*AIM OF THE TASK*: Which lines of the data contain the string "props"? Copy every one.

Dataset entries

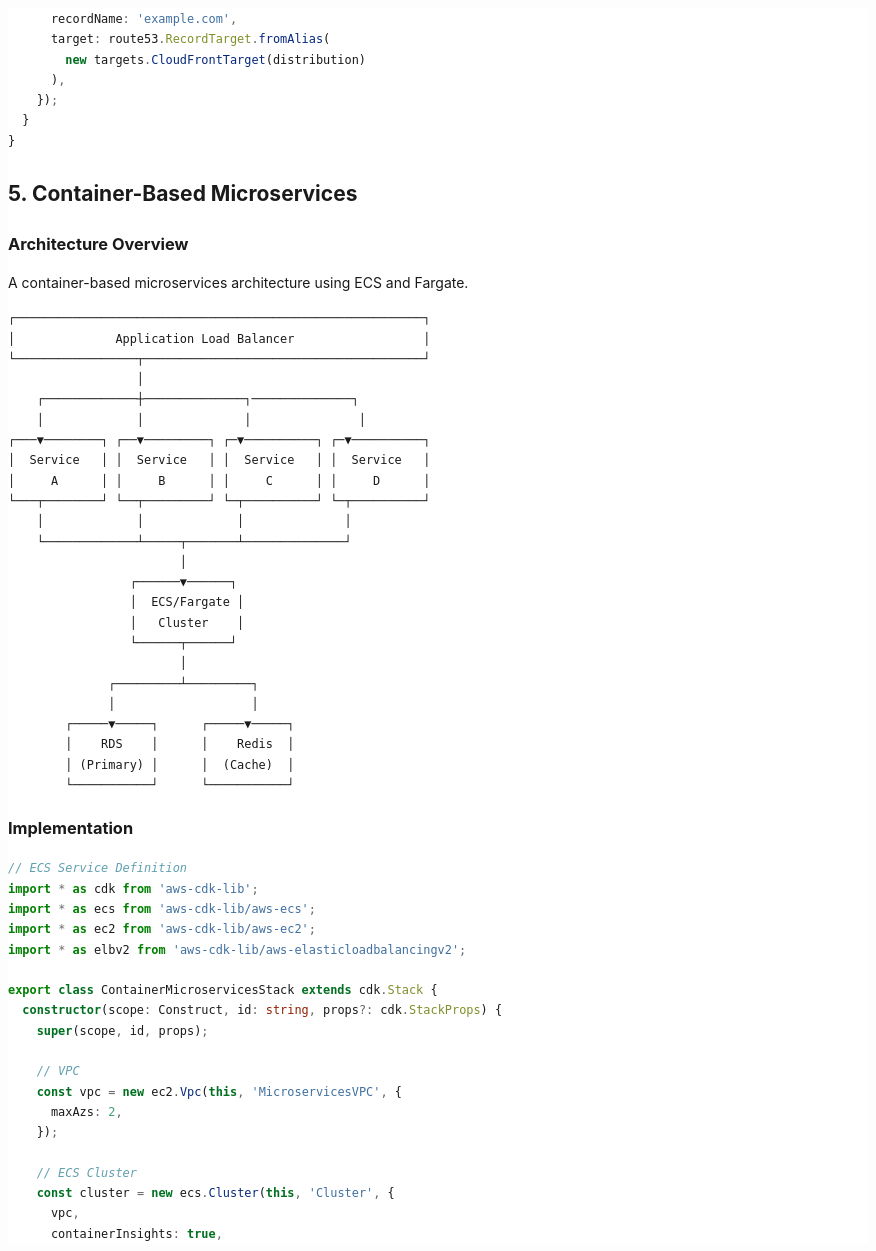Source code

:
 ```typescript
      recordName: 'example.com',
      target: route53.RecordTarget.fromAlias(
        new targets.CloudFrontTarget(distribution)
      ),
    });
  }
}
```

## 5. Container-Based Microservices

### Architecture Overview

A container-based microservices architecture using ECS and Fargate.

```
┌─────────────────────────────────────────────────────────┐
│              Application Load Balancer                  │
└─────────────────┬───────────────────────────────────────┘
                  │
    ┌─────────────┼──────────────┐──────────────┐
    │             │              │               │
┌───▼────────┐ ┌──▼─────────┐ ┌─▼──────────┐ ┌─▼──────────┐
│  Service   │ │  Service   │ │  Service   │ │  Service   │
│     A      │ │     B      │ │     C      │ │     D      │
└───┬────────┘ └──┬─────────┘ └─┬──────────┘ └─┬──────────┘
    │             │             │              │
    └─────────────┴─────┬───────┴──────────────┘
                        │
                 ┌──────▼──────┐
                 │  ECS/Fargate │
                 │   Cluster    │
                 └──────┬──────┘
                        │
              ┌─────────┴─────────┐
              │                   │
        ┌─────▼─────┐      ┌─────▼─────┐
        │    RDS    │      │    Redis  │
        │ (Primary) │      │  (Cache)  │
        └───────────┘      └───────────┘
```

### Implementation

```typescript
// ECS Service Definition
import * as cdk from 'aws-cdk-lib';
import * as ecs from 'aws-cdk-lib/aws-ecs';
import * as ec2 from 'aws-cdk-lib/aws-ec2';
import * as elbv2 from 'aws-cdk-lib/aws-elasticloadbalancingv2';

export class ContainerMicroservicesStack extends cdk.Stack {
  constructor(scope: Construct, id: string, props?: cdk.StackProps) {
    super(scope, id, props);

    // VPC
    const vpc = new ec2.Vpc(this, 'MicroservicesVPC', {
      maxAzs: 2,
    });

    // ECS Cluster
    const cluster = new ecs.Cluster(this, 'Cluster', {
      vpc,
      containerInsights: true,
```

*RESPONSE TO THIS EXERCISE*:
  constructor(scope: Construct, id: string, props?: cdk.StackProps) {
    super(scope, id, props);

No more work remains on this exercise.